WORK REQUEST
Where the records below show the word "kalmadı" in a line, please copy that line.

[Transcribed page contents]

= = = = =

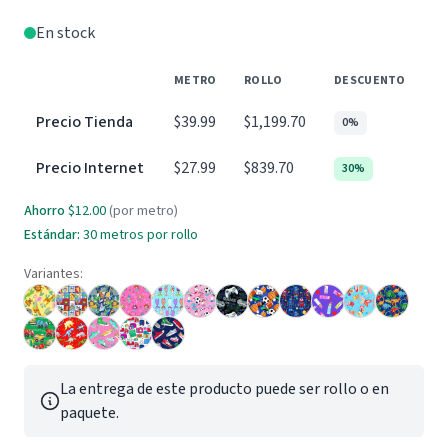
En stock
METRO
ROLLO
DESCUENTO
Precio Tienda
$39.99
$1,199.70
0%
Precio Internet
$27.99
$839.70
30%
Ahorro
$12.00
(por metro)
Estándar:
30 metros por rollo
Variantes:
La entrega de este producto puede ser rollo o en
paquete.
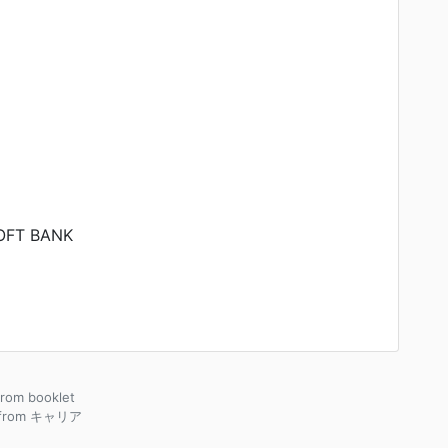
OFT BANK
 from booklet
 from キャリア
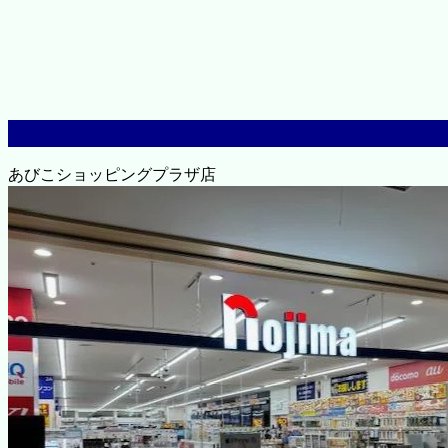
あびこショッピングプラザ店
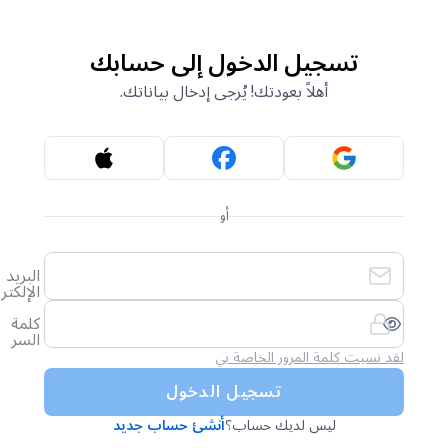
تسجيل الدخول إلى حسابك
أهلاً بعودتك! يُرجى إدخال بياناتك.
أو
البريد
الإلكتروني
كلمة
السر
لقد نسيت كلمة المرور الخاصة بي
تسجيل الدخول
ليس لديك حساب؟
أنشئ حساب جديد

= = = = =

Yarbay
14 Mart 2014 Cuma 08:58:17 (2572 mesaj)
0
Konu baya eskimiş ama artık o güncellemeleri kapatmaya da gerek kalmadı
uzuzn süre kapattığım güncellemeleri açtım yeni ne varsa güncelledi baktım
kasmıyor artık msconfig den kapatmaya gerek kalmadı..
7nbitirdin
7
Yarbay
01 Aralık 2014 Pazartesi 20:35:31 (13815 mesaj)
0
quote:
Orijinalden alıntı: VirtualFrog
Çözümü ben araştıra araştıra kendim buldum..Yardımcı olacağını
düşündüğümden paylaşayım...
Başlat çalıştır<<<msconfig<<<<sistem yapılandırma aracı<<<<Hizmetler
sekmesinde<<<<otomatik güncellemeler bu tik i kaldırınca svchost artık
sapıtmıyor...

= = = = =

ANSWER TO THE EXERCISE
Konu baya eskimiş ama artık o güncellemeleri kapatmaya da gerek kalmadı
kasmıyor artık msconfig den kapatmaya gerek kalmadı..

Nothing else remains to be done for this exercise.